- [Extracted text]:

What Saturn, aka Doug Johnson, told me in an email was that "We used to be 90% slackware based from the packaging, but now we are going to be independent, making our own packages and everything." On their website, Myah, aka Jeremiah Cheatham who is the true heart and soul of the Myah OS project, mentioned that "Myah OS is a performance desktop operating system. We have taken the
powerful linux kernel. With the rich full featured KDE desktop. And 3D
video acceleration and multimedia support. So you can have a powerful
simple to use home operating system." Saturn also mentioned in an email to me that their goals for the next version, 2.4 include that... "we are even working on a DVD issue with all the 3D Games you could
possibly ask for in Linux. Now when I mean games...I am talking stuff
like Quake...Enemy Territory..Return to Castle Wolfenstein (if we got
the ok to do so from the company), Doom games - Including Doom3 (if
that is ok'd as well). And much much more. We have heard the questions
of our users as to what they want/need. We are taking measures to give
them exactly that!! We will be the #1 Gaming distro when it is all said
and done!!! I believe we are one of the top 3 already for multimedia"
So until this Gaming Nirvana comes along, I decided to once again give a go with Myah 2.3, see what is under the hood and try out this promising package from the good ole USA. Details:
Kernel - Kernel 2.6.18
Desktop - KDE 3.5.4
FAQs - http://myahos.com/index.php?option=com_content&task=view&id=30&Itemid=1
Cost - FREE!!!
Special Features - Live installer, excellent icons/graphics, full media support including DVD, ultimate gaming distro (according to them =))Nitty Gritty:
In the forums, I have seen comments praising the Myah installation as being the easiest and best out there. Well, easy from a perspective of mouse clicks, and has the potential for being the best out there, but it does take a little knowledge and effort to get it to really function. So lets get to it, shall we??
Well, one thing is for sure, this will appeal to the 13 year old female market....butterflies? Love those little butterflies. Have no idea what tux is thinking there, but hey, cute graphics always are a plus.
So the startup went pretty fast and jumps right into a nice clean KDE desktop. Now I am not largest KDE fan, but not from look or function but rather memory requirements. This one seems to be pretty efficient and runs smooth even in the live operation.

- [Extracted data]:
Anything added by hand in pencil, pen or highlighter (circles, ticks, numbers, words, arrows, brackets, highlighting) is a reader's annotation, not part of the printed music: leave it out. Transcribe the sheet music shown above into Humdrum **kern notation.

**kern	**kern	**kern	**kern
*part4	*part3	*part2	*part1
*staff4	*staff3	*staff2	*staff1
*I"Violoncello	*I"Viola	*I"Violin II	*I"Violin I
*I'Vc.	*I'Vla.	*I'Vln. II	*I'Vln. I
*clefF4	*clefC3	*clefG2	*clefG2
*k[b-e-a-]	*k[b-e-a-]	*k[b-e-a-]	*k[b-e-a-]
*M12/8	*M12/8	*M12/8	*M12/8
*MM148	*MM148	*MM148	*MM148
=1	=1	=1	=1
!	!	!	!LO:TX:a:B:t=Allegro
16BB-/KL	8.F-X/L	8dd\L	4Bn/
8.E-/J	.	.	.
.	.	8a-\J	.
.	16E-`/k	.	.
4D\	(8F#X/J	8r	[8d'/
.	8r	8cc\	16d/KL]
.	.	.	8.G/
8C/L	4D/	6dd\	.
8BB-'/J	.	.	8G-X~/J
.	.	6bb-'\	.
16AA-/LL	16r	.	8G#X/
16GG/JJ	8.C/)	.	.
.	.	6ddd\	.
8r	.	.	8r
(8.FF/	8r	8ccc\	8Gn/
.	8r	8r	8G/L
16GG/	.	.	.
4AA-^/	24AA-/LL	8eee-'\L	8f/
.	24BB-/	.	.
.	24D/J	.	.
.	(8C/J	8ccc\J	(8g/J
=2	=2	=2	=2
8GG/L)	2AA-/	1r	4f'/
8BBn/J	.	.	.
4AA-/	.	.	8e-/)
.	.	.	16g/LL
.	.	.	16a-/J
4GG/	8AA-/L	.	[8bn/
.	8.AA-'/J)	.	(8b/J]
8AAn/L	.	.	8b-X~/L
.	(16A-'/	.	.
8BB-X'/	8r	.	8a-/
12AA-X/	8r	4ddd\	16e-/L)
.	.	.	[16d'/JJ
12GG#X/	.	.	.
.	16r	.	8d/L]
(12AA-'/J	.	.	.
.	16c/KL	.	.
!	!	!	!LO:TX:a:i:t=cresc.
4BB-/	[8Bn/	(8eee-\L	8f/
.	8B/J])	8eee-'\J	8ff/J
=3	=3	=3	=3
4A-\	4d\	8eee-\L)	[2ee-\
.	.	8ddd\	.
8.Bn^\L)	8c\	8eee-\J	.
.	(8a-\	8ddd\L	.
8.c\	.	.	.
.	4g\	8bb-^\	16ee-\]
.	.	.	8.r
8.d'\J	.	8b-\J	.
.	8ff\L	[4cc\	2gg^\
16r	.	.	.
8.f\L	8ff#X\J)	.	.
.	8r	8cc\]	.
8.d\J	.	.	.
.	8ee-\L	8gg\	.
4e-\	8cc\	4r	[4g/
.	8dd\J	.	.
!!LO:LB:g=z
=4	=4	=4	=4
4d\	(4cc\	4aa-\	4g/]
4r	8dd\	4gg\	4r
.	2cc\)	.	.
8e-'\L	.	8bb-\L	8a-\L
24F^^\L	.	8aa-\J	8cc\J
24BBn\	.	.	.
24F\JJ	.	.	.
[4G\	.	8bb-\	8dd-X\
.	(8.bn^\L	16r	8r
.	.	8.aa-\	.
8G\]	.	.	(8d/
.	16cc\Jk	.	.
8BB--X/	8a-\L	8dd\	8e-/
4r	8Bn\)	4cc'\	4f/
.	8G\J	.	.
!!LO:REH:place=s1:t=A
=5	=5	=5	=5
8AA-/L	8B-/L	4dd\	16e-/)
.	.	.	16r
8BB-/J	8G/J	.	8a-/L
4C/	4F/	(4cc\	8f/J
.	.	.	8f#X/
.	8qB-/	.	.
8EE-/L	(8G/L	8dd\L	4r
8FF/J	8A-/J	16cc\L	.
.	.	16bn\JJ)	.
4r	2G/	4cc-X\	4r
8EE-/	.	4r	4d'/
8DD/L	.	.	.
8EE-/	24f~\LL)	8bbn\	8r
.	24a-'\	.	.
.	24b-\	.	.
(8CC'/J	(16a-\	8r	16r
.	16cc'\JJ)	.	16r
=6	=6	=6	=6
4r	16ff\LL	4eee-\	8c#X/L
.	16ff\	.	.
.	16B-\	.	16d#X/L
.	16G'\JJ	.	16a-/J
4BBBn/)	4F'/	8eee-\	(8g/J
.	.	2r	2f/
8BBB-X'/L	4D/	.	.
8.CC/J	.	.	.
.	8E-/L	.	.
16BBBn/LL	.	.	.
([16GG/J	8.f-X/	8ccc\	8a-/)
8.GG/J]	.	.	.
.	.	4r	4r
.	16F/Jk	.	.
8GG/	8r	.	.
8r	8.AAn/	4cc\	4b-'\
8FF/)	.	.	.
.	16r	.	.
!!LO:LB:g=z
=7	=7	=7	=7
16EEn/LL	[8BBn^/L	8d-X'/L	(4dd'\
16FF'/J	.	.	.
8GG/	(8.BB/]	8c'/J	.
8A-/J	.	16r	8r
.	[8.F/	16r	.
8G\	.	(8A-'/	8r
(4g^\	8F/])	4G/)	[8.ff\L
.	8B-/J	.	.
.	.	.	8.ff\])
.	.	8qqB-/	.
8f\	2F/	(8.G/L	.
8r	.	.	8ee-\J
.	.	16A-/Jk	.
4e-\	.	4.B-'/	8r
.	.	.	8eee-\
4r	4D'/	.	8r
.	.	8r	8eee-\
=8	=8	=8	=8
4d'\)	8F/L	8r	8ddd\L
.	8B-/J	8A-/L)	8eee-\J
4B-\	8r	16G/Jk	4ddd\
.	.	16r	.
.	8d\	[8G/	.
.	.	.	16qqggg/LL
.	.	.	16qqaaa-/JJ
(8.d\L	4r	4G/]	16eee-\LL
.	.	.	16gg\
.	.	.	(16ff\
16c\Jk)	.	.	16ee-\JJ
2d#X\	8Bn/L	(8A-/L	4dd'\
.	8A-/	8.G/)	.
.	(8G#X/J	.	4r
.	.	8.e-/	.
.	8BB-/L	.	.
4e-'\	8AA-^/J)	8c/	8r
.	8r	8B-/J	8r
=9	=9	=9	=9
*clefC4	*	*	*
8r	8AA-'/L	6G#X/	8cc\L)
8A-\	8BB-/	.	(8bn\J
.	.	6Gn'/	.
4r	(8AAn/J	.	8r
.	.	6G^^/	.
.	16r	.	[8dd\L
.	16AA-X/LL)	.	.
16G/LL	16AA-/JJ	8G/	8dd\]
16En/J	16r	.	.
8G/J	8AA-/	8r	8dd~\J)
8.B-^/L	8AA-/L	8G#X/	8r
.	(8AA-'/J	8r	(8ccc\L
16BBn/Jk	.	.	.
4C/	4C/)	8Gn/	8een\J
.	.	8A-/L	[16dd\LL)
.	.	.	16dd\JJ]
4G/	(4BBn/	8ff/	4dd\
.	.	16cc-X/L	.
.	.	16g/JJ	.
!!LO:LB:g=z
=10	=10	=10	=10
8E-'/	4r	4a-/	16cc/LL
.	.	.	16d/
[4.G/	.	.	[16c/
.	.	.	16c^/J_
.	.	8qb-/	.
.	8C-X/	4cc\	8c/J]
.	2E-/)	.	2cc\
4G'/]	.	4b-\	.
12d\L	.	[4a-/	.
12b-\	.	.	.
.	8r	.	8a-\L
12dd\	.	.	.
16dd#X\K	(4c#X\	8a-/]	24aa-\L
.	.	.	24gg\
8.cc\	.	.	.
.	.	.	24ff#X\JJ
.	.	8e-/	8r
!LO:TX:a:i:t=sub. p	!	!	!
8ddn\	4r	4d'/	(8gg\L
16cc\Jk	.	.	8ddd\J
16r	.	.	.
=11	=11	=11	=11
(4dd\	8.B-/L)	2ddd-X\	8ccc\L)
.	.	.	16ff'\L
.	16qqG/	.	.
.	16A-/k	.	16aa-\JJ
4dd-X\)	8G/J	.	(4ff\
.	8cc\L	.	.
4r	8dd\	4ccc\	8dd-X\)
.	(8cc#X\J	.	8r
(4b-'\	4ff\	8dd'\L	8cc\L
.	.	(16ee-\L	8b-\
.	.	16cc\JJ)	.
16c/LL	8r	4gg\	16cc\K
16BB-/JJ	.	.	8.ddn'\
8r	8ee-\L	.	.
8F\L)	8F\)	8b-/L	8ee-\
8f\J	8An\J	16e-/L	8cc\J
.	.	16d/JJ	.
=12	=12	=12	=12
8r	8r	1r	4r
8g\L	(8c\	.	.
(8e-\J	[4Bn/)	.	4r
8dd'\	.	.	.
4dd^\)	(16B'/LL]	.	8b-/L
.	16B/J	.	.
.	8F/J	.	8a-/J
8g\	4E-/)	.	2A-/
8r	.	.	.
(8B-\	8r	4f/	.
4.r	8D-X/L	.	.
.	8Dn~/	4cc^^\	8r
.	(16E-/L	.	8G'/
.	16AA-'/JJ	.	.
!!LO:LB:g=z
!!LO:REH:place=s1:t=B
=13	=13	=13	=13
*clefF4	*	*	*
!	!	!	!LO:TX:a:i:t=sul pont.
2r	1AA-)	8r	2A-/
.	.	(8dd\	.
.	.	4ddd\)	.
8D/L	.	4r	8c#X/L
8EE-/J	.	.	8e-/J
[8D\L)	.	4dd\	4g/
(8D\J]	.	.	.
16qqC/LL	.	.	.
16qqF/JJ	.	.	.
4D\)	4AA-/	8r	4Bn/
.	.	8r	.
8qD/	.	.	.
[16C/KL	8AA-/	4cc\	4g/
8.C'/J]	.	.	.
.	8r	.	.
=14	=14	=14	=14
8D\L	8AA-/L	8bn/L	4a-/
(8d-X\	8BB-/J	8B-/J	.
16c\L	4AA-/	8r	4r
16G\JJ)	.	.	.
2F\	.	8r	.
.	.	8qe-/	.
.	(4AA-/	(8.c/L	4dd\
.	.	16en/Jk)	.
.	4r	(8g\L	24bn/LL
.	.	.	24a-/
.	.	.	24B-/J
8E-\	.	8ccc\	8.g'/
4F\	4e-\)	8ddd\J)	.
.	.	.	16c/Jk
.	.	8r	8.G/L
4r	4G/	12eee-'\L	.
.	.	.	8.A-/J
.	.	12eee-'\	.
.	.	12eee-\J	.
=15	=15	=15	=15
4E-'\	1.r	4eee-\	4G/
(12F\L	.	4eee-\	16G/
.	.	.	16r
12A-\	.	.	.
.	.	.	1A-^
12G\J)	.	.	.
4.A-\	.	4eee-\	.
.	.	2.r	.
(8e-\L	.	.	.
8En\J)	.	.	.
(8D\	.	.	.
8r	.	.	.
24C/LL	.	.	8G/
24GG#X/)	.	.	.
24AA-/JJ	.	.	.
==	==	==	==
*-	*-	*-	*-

- [Tasks to carry out]:
(a) Translate this sentence from the Myah OS review into Spanish: "This one seems to be pretty efficient and runs smooth even in the live operation."
(b) According to the Myah OS review, why is the reviewer not the largest KDE fan? Answer in one to three sentences.
(c) Reproduce the passage of the Myah OS review from "So until this" to "it, shall we??".

- [Expected responses]:
(a) Este parece ser bastante eficiente y funciona con fluidez incluso en el funcionamiento en vivo.

(b) The reviewer's reservation about KDE is about its memory requirements, not its look or function.

(c)
So until this Gaming Nirvana comes along, I decided to once again give a go with Myah 2.3, see what is under the hood and try out this promising package from the good ole USA. Details:
Kernel - Kernel 2.6.18
Desktop - KDE 3.5.4
FAQs - http://myahos.com/index.php?option=com_content&task=view&id=30&Itemid=1
Cost - FREE!!!
Special Features - Live installer, excellent icons/graphics, full media support including DVD, ultimate gaming distro (according to them =))Nitty Gritty:
In the forums, I have seen comments praising the Myah installation as being the easiest and best out there. Well, easy from a perspective of mouse clicks, and has the potential for being the best out there, but it does take a little knowledge and effort to get it to really function. So lets get to it, shall we??